Movie Reviews

Movie Review: ‘Blair Witch’


In 1999, The Blair Witch Project terrified audiences with an ingenious marketing campaign that convinced moviegoers the shaky, handheld footage on the big screen was authentic, and three college students had actually disappeared while filming a documentary in the Black Hills Forest near Burkittsville, Maryland. Shot on a budget of only $60,000, the unprecedented hype catapulted the film to a worldwide gross of $248 million, and cemented The Blair Witch Project as a landmark genre entry whose influence would be felt for years to come.

17 years after Heather Donahue and her friends wandered into the forest in search of the ghost of Elly Kedward (and 16 years after the dreadful sequel, Book of Shadows, of which we’ll not speak again), director Adam Wingard is taking audiences back to the woods with Blair Witch, a follow-up to the original film which finds James (James Allen McCune) – who was 4 years old when his older sister disappeared in the wilderness – rallying a group of friends to reopen the search when a video discovered near Burkittville seems to indicate that Heather may still be alive.

Along for the journey are childhood pal Peter (Brandon Scott) and his girlfriend Ashley (Corbin Reid), as well as Lisa (Callie Hernandez), a student filmmaker who wants to document the search for her thesis project, and who shows up with an impressive array of equipment including GPS-equipped earpiece cameras and a drone she can pilot from her smartphone. They’re far better equipped for this excursion than the original film’s trio, and with a pair of local reinforcements (Wes Robinson and Valorie Curry) acting as their guides, there shouldn’t be much to worry about… right?

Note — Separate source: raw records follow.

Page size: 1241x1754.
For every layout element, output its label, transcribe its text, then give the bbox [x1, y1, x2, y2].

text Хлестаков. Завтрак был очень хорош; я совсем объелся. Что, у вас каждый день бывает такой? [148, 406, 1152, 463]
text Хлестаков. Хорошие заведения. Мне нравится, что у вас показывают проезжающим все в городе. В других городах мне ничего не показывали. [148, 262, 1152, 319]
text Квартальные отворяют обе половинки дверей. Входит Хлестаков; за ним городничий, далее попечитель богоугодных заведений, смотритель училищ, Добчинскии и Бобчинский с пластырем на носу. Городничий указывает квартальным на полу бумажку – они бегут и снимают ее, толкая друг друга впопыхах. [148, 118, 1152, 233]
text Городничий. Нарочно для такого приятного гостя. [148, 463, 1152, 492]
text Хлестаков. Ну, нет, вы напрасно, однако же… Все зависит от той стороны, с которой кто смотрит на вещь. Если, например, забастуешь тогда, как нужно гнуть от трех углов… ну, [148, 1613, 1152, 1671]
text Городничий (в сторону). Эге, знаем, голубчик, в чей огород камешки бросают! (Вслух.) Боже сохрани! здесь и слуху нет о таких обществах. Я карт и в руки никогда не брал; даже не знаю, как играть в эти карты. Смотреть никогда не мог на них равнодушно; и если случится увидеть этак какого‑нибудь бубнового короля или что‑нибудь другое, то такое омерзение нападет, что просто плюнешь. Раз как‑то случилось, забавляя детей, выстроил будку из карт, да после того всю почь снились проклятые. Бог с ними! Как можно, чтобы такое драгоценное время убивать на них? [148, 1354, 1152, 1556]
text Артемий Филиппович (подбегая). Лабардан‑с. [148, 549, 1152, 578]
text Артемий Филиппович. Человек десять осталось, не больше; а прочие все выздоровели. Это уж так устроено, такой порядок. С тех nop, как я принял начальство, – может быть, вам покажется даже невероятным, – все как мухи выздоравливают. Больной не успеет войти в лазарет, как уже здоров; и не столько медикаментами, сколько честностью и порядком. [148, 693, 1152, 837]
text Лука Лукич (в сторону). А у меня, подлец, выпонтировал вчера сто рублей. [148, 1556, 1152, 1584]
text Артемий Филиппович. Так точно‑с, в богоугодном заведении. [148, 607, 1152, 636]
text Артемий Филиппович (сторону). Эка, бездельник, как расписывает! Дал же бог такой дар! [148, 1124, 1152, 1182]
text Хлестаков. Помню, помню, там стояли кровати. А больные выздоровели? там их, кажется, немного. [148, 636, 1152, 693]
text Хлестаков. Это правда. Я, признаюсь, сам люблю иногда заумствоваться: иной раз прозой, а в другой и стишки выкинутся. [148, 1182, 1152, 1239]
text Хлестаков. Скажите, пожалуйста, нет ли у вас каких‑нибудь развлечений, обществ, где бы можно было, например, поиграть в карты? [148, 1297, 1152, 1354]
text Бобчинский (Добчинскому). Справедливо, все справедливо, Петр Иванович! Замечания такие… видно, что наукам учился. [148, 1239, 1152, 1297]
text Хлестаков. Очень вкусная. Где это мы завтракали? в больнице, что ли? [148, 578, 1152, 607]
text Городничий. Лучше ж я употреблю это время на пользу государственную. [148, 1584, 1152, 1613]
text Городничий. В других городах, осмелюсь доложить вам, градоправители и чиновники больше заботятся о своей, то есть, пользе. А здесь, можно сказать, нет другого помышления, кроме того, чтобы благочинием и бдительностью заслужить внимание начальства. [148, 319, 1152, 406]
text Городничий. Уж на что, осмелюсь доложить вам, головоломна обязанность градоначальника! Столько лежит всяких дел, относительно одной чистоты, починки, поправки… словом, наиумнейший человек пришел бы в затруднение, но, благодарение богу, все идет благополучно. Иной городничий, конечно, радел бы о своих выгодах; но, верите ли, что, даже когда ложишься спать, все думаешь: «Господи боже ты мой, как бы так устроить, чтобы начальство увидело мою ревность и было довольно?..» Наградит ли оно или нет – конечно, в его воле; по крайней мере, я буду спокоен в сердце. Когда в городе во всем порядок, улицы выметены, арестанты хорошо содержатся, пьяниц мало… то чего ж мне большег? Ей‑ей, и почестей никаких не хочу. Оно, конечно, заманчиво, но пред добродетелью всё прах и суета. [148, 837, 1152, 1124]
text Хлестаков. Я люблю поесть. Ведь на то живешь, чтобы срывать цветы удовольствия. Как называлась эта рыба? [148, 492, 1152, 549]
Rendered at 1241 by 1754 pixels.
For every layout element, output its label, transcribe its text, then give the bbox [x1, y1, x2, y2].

Things start to get spooky when the group sets up camp for the night, and Wingard crafts a tense sequence that serves up a couple of solid frights while sowing the seeds of mistrust among the party, some of whom may have ulterior motives for this trip. Tempers flare, insults are hurled, and the search is ultimately called off as everyone elects to return home – but when a full day of walking finds them back at their campsite from the night before, James and his friends begin to wonder if the legends are true after all, and if the witch is lurking somewhere just beyond the light of the campfire.

Blair Witch hews closely to the structure of its predecessor, spending most its first half establishing the various relationship dynamics (and helpfully recounting the mythology for newcomers, or for those who may have forgotten the stories of Elly Kedward and Rustin Parr). Most of the early scares come courtesy of the film’s absolutely stellar sound design: as James and his friends huddle in their tents, they hear twigs snapping, leaves rustling, and unknown creatures howling in the distance. The combination of surround sound and close-quarters camera work make these moments feel incredibly claustrophobic, and Wingard builds tension to great effect.

The first hour falls victim to an over-reliance on jump scares, and there are some unintentionally funny moments that detract from the eerie outdoor atmosphere, but those shortcoming are easy to forgive thanks to the film’s final 30 minutes. This is where Blair Witch really shines, taking the building blocks of the 1999 entry and expanding on them in clever ways. Those creepy stick-figure ornaments that appear hung from the trees in the middle of the night have a very sinister purpose (skip the film’s trailer if you don’t want it spoiled), and Rustin Parr’s insistence that one of his victims always stand in the corner is given some additional context during Blair Witch‘s heart-pounding climax.


Wingard and his longtime writing partner Simon Barrett have done what many would have believed impossible, breathing new life into a dormant franchise and using an overplayed concept to show us something we haven’t seen before. Blair Witch certainly isn’t the most original horror offering in recent memory – that’s the nature of sequels – but Wingard creates a worthy sequel by blending his unique sensibilities with a reverence for the source material that pays homage while forging its own path.